• Given task:
Gather every line of the material below that contains the string "skPoint", paying attention to uppercase and lowercase letters.

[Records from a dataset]
***
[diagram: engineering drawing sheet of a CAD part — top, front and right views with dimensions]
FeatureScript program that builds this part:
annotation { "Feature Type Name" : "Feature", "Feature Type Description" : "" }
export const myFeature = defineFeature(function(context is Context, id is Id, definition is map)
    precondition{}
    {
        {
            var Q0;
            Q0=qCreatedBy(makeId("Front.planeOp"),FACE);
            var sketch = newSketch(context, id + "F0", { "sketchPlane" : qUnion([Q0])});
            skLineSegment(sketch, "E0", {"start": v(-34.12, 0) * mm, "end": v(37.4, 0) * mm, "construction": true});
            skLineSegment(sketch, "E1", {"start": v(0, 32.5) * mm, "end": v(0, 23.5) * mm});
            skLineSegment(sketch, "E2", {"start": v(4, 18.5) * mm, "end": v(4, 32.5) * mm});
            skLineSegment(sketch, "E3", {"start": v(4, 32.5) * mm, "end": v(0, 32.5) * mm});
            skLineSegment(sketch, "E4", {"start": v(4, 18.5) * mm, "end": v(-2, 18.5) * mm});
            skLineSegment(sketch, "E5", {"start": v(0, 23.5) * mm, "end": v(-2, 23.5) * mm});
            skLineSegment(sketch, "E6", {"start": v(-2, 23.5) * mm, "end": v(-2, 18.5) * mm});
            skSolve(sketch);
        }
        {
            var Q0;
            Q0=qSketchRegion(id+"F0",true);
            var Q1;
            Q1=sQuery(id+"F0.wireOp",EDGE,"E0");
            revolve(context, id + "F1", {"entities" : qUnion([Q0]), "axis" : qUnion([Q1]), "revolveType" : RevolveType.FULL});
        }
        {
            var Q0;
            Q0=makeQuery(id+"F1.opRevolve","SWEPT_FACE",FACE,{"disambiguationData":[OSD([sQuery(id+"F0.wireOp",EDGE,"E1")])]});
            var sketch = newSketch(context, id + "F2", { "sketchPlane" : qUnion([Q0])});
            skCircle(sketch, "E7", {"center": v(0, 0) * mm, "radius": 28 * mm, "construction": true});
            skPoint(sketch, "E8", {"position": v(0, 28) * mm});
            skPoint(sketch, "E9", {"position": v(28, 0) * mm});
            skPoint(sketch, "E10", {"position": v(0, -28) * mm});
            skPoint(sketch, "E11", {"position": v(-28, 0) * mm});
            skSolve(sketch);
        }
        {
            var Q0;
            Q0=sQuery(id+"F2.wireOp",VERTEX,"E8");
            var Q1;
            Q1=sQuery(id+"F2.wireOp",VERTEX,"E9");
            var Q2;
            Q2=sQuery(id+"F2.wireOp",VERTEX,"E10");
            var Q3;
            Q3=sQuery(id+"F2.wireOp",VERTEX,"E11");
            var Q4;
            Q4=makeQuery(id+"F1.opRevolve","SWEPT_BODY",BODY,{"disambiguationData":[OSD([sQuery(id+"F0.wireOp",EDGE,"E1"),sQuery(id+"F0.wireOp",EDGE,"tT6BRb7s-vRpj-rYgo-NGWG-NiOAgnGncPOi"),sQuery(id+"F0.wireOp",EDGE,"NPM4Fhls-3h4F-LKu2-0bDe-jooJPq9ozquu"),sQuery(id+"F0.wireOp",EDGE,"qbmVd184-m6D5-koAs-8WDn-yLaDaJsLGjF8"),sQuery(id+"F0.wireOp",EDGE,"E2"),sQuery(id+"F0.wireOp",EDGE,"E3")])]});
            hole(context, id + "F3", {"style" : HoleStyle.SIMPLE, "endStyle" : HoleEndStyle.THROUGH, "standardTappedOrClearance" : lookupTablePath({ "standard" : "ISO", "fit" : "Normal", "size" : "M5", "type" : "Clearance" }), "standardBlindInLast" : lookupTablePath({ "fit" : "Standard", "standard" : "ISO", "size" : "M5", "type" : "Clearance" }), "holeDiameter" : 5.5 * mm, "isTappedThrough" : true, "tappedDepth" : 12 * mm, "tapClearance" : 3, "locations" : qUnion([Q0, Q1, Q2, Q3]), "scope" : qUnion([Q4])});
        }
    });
***
• Solution to this exercise:
            skPoint(sketch, "E8", {"position": v(0, 28) * mm});
            skPoint(sketch, "E9", {"position": v(28, 0) * mm});
            skPoint(sketch, "E10", {"position": v(0, -28) * mm});
            skPoint(sketch, "E11", {"position": v(-28, 0) * mm});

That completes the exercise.